Pull every line containing the word "ankle" from the records.

----- Data extracts -----

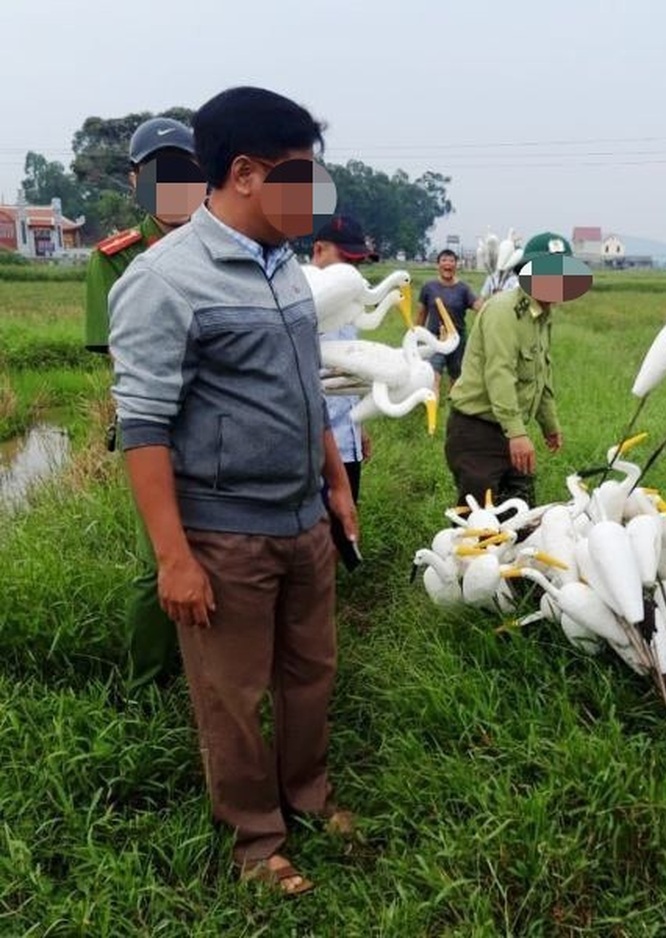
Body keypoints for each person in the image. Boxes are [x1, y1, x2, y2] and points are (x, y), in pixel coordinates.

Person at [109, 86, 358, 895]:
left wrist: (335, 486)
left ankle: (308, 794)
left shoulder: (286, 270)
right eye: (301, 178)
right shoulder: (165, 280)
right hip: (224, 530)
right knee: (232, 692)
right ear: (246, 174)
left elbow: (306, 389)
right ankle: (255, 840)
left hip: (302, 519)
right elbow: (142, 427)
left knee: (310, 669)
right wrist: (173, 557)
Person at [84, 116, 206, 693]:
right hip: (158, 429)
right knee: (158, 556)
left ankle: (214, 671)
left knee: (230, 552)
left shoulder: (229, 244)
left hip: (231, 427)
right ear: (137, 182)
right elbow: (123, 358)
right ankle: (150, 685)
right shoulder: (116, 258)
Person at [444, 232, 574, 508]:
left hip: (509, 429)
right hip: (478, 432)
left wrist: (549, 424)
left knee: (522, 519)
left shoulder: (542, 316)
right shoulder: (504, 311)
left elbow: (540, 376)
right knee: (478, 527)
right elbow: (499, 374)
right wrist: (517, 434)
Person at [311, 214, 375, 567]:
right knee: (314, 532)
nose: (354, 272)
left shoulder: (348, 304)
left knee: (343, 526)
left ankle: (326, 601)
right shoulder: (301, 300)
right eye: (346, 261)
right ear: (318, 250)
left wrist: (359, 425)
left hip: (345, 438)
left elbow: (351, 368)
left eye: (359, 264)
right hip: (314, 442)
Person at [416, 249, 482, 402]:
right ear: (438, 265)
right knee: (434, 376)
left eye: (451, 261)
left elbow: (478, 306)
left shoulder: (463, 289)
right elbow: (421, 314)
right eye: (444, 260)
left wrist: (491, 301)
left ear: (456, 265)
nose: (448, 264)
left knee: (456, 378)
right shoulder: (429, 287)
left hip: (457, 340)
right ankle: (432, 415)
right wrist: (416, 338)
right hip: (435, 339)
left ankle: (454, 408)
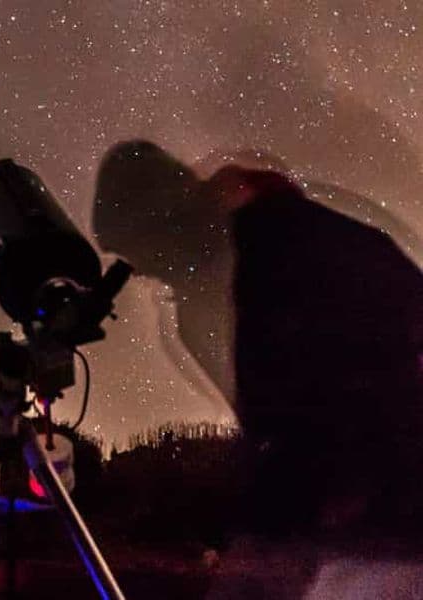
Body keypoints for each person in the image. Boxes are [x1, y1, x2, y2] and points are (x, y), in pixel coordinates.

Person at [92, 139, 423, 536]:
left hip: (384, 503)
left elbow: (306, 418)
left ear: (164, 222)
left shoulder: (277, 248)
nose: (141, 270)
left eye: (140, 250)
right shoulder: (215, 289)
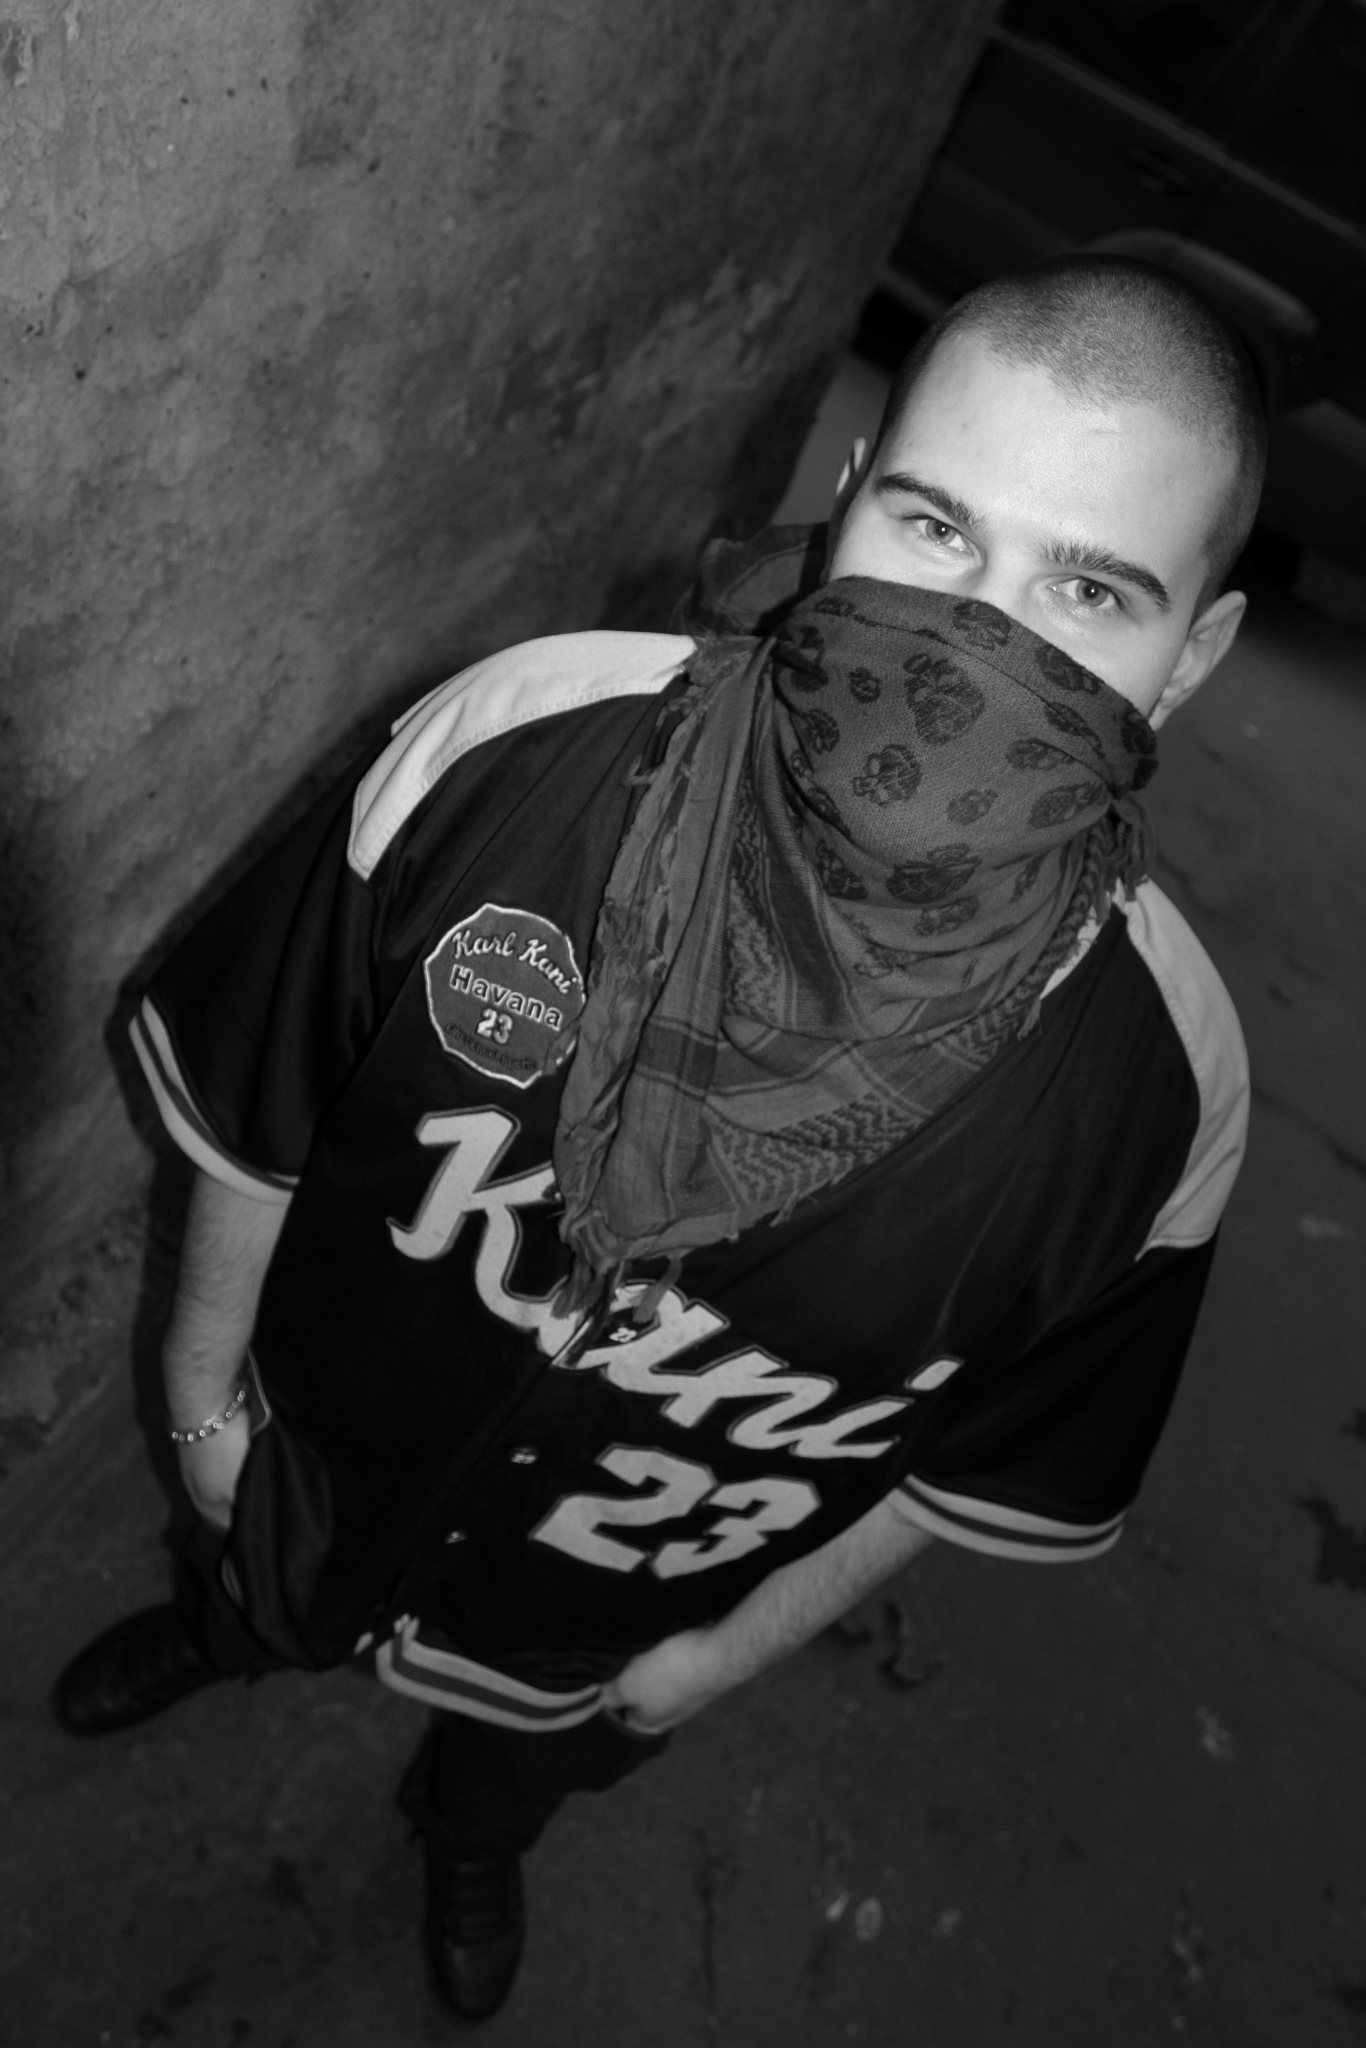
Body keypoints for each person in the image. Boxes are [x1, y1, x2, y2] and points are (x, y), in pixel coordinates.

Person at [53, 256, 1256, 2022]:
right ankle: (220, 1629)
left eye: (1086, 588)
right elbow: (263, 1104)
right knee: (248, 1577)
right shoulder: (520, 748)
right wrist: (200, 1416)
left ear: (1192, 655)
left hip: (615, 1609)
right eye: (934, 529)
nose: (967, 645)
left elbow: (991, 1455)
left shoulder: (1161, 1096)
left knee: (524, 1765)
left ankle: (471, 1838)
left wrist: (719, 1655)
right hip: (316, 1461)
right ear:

-----

Solved problem.
left ankle: (308, 794)
right ankle: (255, 840)
left ankle: (214, 671)
right ankle: (150, 685)
left ankle: (326, 601)
right ankle: (432, 415)
left ankle: (454, 408)
right ankle: (220, 1629)
left ankle: (471, 1838)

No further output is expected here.